I really hate having such a predictable, worn-out opinion, but I think The Martian novel by Andy Weir is far superior to The Martian film directed by Ridley Scott. There’s no doubt that reading the book before seeing the film negatively impacted my views on the adaptation. Compared to the thrilling dense logic of Andy Weir’s against-all-odds narrative, the film feels like a bit of a melodramatic, overly-sentimental mess.
But it isn’t bad. I don’t think Ridley Scott ever makes bad movies. But he does make movies that feel like they could have been sharper, and The Martian is one of them.
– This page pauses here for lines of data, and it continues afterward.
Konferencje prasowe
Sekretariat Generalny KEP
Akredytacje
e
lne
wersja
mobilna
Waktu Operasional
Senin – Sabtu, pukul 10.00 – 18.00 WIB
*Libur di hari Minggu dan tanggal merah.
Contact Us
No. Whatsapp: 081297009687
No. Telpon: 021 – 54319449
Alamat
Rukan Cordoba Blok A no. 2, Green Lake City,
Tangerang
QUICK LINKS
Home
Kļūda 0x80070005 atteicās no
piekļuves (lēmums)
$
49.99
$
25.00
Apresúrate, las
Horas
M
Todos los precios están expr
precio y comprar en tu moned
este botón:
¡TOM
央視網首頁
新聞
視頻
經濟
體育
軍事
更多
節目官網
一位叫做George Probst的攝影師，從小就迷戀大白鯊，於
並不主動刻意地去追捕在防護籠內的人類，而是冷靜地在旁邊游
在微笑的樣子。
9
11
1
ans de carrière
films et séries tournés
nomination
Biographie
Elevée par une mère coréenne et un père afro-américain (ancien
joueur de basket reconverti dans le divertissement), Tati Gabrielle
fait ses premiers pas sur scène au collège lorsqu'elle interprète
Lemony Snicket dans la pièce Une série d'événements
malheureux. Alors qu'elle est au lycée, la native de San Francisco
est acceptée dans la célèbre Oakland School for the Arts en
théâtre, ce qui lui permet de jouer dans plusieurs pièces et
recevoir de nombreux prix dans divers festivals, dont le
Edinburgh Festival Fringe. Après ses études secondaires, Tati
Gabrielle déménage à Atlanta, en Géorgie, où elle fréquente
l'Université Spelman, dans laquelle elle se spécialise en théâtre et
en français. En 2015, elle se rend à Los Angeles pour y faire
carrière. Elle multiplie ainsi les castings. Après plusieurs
So although the movie gets a lot of aspects right, and delivers some exciting set-pieces, I think it butchers what makes this story great.
The story obviously centres around the lead character, Mark Watney. I find Matt Damon to be a great Mark Watney. Unfortunately so much of the character’s ingenuity that made him a great protagonist is missing from the film. This comes as a side effect of how many subplots are removed from the film’s narrative. Basically, a lot more stuff goes wrong in the book, thereby making Mark Watney a more impressive Mars survivor. A major message of the story is how powerful science is, how much humans can achieve when they put their mind to it, how cool this is, but by simplifying Watney’s challenges the film makes this a less powerful theme. Surviving Mars is depicted as a much easier feat in the movie. By leaving scientific details unexplained but highlighting Watney’s somewhat rebellious nature, the movie makes Watney seem more reckless than ingenious.
Then there’s just the filmic dramatisation of it all. I fell in love with the novel because of how real it feels, with logical situations and not-necessarily likeable people. It’s probably my own fault for having so many expectations, but I was disappointed that the film lost this factor by over-emphasizing emotional beats. It just doesn’t feel real anymore. Most offputting is the way the film depicts communication between characters in different parts of space. In the book this is no problem, it’s all typed. Unfortunately the only thing the film does to make this screen-worthy is to have the characters say out loud what they are typing. That looks stupid. Here, let me try. I’m doing it right now. I am sitting in my room saying these words aloud. I feel like an idiot.
Well this is a downer. The film isn’t bad though. I think it just stood little chance against the book it drew from, especially when it decided to simplify and dumb-down rather than adapt and explore the narrative. What should have been a taut, nail-biting outer-space The Truman Show is instead a mess of half explained science fiction wrapped in a sentimental sheet of tattered NASA canvas.